Exercise aim:
Restate exactly, please, each line of the listing from the one with "SX4258HX344" to the last, including both.
────
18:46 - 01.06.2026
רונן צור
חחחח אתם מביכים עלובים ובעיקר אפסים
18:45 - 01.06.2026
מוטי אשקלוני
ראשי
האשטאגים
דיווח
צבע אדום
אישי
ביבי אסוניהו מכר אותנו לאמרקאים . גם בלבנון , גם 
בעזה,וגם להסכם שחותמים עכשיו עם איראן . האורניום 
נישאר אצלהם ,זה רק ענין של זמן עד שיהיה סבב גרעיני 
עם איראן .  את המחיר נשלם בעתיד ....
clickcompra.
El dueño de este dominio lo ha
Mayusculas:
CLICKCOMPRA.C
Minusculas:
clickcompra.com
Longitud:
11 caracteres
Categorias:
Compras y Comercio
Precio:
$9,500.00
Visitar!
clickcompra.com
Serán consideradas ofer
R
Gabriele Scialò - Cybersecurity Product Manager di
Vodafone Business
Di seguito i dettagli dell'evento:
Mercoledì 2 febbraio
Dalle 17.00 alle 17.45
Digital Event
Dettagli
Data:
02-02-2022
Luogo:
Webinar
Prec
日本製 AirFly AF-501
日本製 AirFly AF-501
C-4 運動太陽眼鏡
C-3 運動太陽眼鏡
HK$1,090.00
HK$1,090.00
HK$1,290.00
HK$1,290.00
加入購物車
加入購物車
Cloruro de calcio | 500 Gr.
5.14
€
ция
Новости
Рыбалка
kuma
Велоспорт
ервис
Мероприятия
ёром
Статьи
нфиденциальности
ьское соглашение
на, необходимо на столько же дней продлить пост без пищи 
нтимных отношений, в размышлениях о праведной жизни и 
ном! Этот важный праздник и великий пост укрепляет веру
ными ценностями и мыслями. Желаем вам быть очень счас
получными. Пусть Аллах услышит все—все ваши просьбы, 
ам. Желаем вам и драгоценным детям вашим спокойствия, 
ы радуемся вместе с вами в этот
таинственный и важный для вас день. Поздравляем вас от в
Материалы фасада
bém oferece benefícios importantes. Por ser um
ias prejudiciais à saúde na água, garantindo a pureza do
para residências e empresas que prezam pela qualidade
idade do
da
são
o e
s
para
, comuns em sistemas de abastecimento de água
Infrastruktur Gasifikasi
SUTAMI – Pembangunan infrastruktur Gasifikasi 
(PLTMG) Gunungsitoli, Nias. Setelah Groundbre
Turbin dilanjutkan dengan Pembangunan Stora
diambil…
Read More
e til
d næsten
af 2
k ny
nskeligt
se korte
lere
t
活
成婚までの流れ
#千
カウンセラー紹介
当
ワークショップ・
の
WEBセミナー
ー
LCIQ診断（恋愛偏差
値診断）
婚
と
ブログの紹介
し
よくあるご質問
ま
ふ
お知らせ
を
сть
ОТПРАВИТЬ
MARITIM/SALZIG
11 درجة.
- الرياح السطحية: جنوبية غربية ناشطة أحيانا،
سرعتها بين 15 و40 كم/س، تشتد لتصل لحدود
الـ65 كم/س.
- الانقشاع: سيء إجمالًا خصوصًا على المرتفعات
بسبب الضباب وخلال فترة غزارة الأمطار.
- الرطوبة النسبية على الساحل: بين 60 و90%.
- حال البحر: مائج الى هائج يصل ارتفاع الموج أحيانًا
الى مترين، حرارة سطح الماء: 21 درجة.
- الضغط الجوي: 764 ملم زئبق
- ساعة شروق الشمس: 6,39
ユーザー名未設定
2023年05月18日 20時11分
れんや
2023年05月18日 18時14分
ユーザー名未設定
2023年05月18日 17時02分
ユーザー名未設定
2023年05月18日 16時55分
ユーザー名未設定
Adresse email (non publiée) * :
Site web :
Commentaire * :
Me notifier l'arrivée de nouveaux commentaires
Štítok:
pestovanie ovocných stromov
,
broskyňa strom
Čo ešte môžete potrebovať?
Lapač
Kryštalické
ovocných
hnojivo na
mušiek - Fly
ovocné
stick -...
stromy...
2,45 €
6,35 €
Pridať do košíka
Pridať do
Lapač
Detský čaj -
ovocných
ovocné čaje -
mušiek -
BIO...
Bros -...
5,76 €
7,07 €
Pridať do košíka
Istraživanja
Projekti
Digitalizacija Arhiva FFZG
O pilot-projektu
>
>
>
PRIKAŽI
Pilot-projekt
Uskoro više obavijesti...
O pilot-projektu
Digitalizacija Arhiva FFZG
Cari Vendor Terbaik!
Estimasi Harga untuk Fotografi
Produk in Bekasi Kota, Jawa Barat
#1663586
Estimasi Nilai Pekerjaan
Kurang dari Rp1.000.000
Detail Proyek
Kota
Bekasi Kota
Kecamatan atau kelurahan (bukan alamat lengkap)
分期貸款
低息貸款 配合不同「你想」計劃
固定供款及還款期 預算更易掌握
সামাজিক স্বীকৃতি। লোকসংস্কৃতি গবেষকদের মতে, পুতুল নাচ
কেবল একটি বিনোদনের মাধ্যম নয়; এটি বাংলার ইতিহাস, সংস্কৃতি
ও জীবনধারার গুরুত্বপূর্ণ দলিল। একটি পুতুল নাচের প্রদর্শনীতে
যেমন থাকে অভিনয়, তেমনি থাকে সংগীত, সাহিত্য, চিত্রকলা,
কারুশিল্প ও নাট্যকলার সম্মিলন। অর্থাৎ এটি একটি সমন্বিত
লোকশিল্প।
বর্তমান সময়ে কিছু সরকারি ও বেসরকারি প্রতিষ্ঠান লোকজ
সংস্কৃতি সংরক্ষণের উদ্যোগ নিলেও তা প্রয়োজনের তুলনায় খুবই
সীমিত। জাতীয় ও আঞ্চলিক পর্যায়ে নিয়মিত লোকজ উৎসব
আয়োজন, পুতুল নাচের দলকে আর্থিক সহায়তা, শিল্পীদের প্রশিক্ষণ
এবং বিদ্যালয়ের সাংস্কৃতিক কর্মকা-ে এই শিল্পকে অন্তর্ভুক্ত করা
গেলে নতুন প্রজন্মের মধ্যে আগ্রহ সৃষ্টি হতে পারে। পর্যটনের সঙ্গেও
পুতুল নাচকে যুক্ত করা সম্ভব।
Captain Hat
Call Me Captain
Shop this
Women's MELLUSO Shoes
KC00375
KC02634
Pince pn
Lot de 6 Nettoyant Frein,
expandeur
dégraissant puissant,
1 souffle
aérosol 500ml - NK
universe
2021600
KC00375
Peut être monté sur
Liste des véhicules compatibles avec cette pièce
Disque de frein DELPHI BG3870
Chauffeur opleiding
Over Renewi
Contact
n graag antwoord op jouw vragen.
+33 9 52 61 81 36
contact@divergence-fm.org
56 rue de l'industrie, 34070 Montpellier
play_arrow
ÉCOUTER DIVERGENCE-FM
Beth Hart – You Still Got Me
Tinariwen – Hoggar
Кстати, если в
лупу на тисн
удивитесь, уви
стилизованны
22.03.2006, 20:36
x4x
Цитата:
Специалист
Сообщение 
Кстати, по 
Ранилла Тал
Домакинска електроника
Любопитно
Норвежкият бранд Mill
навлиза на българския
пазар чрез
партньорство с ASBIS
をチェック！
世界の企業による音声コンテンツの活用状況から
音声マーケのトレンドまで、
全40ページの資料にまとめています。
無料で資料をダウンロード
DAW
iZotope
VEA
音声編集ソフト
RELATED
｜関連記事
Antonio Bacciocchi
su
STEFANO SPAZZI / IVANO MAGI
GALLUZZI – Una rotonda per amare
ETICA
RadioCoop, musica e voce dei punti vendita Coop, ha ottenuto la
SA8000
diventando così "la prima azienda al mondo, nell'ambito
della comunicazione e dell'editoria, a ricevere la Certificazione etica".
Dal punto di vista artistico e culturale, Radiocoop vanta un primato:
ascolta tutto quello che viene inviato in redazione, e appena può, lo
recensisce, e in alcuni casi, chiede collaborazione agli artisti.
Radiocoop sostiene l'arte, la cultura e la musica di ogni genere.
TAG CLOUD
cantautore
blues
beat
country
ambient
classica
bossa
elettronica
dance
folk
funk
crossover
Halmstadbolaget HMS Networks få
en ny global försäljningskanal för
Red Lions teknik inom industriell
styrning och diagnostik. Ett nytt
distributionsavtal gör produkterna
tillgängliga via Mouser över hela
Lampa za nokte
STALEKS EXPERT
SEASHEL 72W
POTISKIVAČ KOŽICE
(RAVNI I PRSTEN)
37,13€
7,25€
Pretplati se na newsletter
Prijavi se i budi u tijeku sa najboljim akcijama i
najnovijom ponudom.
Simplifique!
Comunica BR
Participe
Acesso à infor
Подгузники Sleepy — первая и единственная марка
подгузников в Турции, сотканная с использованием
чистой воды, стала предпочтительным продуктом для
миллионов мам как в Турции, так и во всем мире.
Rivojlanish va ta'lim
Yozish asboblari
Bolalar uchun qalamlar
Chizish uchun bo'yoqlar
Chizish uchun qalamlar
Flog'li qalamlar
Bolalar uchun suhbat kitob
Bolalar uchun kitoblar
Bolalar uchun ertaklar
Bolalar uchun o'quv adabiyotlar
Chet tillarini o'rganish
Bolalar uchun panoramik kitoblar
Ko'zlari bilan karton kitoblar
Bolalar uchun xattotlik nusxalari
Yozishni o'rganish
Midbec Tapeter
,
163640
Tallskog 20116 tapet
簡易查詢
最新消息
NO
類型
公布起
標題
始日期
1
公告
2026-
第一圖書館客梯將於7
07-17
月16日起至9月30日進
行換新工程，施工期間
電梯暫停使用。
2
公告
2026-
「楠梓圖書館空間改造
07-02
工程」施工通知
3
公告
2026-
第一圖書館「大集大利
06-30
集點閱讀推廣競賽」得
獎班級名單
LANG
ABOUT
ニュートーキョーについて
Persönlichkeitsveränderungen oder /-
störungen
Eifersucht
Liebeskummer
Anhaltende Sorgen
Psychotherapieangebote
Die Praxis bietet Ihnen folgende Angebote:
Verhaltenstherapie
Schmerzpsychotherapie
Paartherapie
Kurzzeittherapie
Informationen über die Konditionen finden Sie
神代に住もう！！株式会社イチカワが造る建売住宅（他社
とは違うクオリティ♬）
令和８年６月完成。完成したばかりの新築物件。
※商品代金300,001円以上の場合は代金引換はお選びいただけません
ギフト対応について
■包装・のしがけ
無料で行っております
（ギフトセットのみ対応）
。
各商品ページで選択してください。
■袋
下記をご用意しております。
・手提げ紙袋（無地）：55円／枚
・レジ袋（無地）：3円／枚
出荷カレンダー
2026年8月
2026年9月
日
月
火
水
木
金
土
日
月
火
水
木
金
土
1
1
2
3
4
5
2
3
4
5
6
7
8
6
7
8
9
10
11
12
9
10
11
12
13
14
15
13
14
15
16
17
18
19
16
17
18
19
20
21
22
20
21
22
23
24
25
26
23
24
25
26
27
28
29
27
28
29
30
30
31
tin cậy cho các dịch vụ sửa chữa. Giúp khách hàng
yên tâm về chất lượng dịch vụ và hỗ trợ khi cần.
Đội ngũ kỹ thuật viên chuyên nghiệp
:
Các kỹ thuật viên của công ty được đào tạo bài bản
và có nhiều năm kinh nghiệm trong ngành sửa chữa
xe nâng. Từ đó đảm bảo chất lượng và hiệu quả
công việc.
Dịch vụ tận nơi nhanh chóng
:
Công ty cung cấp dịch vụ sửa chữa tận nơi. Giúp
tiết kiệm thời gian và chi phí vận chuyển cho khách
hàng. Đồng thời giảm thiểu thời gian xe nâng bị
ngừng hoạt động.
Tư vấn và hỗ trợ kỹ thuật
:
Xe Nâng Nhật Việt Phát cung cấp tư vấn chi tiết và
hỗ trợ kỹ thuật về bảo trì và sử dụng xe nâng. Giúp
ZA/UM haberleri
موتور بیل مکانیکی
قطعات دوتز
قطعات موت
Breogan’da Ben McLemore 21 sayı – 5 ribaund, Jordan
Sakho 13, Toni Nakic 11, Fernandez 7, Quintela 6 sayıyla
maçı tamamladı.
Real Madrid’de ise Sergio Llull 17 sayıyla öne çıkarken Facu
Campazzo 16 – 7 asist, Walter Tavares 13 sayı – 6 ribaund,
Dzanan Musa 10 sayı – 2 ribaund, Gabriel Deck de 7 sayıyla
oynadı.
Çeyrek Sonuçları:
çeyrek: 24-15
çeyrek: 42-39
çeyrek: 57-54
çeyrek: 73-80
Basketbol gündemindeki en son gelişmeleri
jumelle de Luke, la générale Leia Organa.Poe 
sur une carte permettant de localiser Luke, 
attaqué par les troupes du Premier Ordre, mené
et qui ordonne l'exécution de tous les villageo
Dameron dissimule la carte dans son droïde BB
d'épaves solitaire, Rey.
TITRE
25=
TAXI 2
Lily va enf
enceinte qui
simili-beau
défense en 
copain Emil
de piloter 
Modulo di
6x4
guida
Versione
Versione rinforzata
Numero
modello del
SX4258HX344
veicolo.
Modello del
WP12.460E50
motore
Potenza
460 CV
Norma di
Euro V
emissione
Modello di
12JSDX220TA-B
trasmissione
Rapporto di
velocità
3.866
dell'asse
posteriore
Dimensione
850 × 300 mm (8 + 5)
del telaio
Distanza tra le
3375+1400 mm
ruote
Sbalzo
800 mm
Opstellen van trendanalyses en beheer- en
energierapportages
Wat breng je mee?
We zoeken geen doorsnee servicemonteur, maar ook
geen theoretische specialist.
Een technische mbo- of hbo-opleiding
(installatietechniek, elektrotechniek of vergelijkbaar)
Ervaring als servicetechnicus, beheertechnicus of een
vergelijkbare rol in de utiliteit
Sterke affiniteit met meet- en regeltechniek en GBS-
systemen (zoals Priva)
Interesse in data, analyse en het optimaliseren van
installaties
────
Response:
SX4258HX344
veicolo.
Modello del
WP12.460E50
motore
Potenza
460 CV
Norma di
Euro V
emissione
Modello di
12JSDX220TA-B
trasmissione
Rapporto di
velocità
3.866
dell'asse
posteriore
Dimensione
850 × 300 mm (8 + 5)
del telaio
Distanza tra le
3375+1400 mm
ruote
Sbalzo
800 mm
Opstellen van trendanalyses en beheer- en
energierapportages
Wat breng je mee?
We zoeken geen doorsnee servicemonteur, maar ook
geen theoretische specialist.
Een technische mbo- of hbo-opleiding
(installatietechniek, elektrotechniek of vergelijkbaar)
Ervaring als servicetechnicus, beheertechnicus of een
vergelijkbare rol in de utiliteit
Sterke affiniteit met meet- en regeltechniek en GBS-
systemen (zoals Priva)
Interesse in data, analyse en het optimaliseren van
installaties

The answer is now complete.